This work addresses the empirical design and poor generalizability of flux limiters in numerical simulations of hyperbolic conservation laws. We propose the first differentiable, TVD-guaranteed, data-driven framework for flux limiting. Methodologically, we parameterize a second-order flux limiter as a convex combination of Minmod and Superbee, model its weight via a lightweight neural network, and embed it within a differentiable finite-volume solver for end-to-end optimization—explicitly enforcing both the TVD condition and second-order accuracy throughout training. Contributions include: (1) the first neural parameterization and differentiable training of flux limiters; (2) superior performance over most classical limiters on shock/discontinuity problems governed by Burgers’ equation and the 1D Euler equations—even when trained exclusively on the linear advection equation; and (3) plug-and-play compatibility with existing CFD codes, delivering significant gains in both accuracy and robustness.

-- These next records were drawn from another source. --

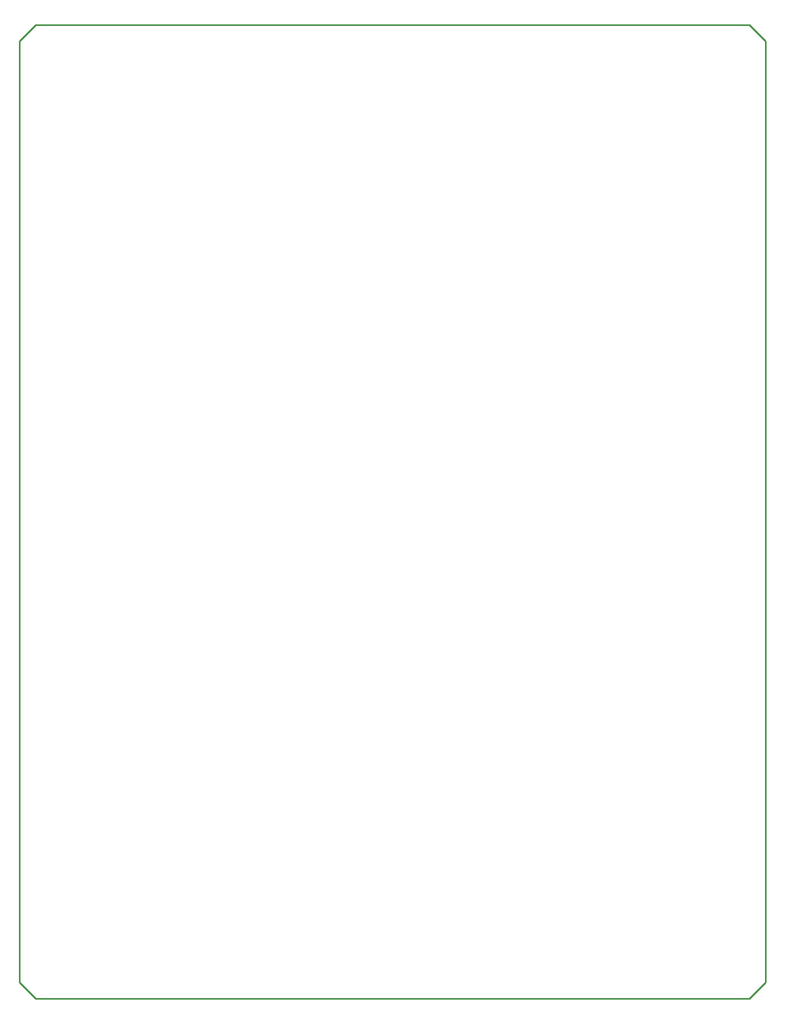
<source format=gko>
G04 ---------------------------- Layer name :KeepOutLayer *
G04 easyEDA 0.1*
G04 Scale: 100 percent, Rotated: No, Reflected: No *
G04 Dimensions in inches *
G04 leading zeros omitted , absolute positions ,2 integer and 4 * 
%FSLAX24Y24*%
%MOIN*%
G90*
G70D02*

%ADD10C,0.010000*%
G54D10*
G01X1000Y120000D02*
G01X45000Y120000D01*
G01X46000Y119000D01*
G01X46000Y61000D01*
G01X45000Y60000D01*
G01X1000Y60000D01*
G01X0Y61000D01*
G01X0Y119000D01*
G01X1000Y120000D01*

%LPD*%

M00*
M02*
</source>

This paper presents a data-driven framework for learning optimal second-order total variation diminishing (TVD) flux limiters via differentiable simulations. In our fully differentiable finite volume solvers, the limiter functions are replaced by neural networks. By representing the limiter as a pointwise convex linear combination of the Minmod and Superbee limiters, we enforce both second-order accuracy and TVD constraints at all stages of training. Our approach leverages gradient-based optimization through automatic differentiation, allowing a direct backpropagation of errors from numerical solutions to the limiter parameters. We demonstrate the effectiveness of this method on various hyperbolic conservation laws, including the linear advection equation, the Burgers' equation, and the one-dimensional Euler equations. Remarkably, a limiter trained solely on linear advection exhibits strong generalizability, surpassing the accuracy of most classical flux limiters across a range of problems with shocks and discontinuities. The learned flux limiters can be readily integrated into existing computational fluid dynamics codes, and the proposed methodology also offers a flexible pathway to systematically develop and optimize flux limiters for complex flow problems.